Windows Server 8 is a major release though, and really does have a lot of new stuff (Hyper-V v3 (+replication, live migration, clustering improvements), hardware-independent NIC teaming, Claims-based access control, data deduplication, storage pools, SMB 2.2, uninstallable GUI, more PowerShell manageability, etc.). Many of these don't require Windows 8 on workstations, so many corporate users will probably skip this release for their workstations. Server 8 is what will really add a lot to Windows-based environments (for network infrastructure), more than Windows 8 on PCs.
These are true points. To buy some new server licenses and to migrate to w8 server is an option and the costs are straightforward with little effort to realize.
I was one of that large wave of testers that came in with Windows 95 beta 2 (the infamous build 224), and before that, I was an OS/2 tester/developer. Before Windows 95 came along, if a user (never mind a developer) wanted to get serious with 32-bit applications, OS/2 and NT were the only options. While OS/2 had hardware requirements little greater (in fact, no greater) than Windows 3.x, it lacked support for most productivity applications. Windows NT was cursed with higher hardware requirements than either OS/2 or Windows 3.x. (Never mind that either also cost more than Windows 3.x.) Windows 95, even in beta form, supported all the hardware (and most of the software) that Windows 3.x - and, surprisingly, Windows NT - did (one of my favorite "say WHAT" tricks was to run Windows NT applications in Windows 95 - completely untouched) without the NT hardware tax.

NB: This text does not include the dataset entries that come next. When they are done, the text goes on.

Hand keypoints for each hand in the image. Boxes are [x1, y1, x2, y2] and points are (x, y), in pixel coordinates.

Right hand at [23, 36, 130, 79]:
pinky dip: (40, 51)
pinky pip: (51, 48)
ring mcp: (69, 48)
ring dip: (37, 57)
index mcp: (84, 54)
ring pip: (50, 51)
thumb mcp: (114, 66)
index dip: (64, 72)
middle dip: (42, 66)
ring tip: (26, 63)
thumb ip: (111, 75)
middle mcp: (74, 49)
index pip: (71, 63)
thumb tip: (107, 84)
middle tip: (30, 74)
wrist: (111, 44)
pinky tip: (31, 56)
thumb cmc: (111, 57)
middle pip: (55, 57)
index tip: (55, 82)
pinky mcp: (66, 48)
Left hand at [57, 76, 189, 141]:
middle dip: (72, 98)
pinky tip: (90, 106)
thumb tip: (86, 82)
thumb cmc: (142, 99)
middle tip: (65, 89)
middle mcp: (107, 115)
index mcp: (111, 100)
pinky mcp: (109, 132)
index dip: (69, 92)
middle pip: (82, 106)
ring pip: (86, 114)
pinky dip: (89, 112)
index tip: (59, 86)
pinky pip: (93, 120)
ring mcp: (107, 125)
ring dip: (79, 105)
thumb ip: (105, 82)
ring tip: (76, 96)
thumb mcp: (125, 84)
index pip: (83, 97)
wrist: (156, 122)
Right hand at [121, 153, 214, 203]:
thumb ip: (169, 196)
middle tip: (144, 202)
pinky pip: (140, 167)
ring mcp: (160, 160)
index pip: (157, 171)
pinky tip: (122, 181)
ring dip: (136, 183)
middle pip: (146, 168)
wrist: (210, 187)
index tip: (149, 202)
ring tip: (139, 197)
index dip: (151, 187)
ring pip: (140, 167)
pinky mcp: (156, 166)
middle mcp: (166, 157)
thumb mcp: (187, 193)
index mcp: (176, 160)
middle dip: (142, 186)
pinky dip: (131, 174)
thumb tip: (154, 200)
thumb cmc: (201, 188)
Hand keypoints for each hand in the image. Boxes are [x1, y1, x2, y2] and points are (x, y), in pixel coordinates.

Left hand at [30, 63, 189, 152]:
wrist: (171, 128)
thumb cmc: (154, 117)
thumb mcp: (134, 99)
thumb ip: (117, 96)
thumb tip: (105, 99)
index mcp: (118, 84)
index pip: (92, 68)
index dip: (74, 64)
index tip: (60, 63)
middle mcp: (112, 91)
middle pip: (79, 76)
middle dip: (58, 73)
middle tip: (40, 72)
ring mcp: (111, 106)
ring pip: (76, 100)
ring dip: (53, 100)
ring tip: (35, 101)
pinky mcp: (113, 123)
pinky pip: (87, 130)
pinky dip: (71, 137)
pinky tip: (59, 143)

Windows 98 was okay - but really came into its own with 98 SE. 98 SE would also be the last non-NT Microsoft OS I would run on my own hardware - I avoided ME like the plague. (I ran - and recommended - Windows 2000 Professional instead.) The problem with Vista wasn't Microsoft - but poor support from OEMs/IHVs. (I migrated both myself and Mom to Vista - from XP - without a quibble.) The reality of Windows 7 is, in point of fact, that it is basically Vista with better hardware support - there aren't that many new features in 7 compared to Vista, and most of them are, in fact, window-dressing. (While it's really good and usable window-dressing - Superbar, I am referring to you - it's still window-dressing.) Now to Windows 8. Metro is, in fact, more window-dressing - consider that traditional applications and games don't break, even with Metro as the chosen UI. (That little-reported-on fact - that there are close to zero issues with existing applications with the WDP - is monstrous compared to previous developer previews of Microsoft OSes. It also shows that Microsoft paid a great deal of attention to application compatibility - even with the new window-dressing.) There are some new features outside of Metro (like the much improved Task Manager and disk-image handling compared to previous versions of Windows); however, like Metro itself, even they largely fall into the window-dressing category. That is why I see the majority of complaints about Metro as like complaining that the window shades are the wrong color.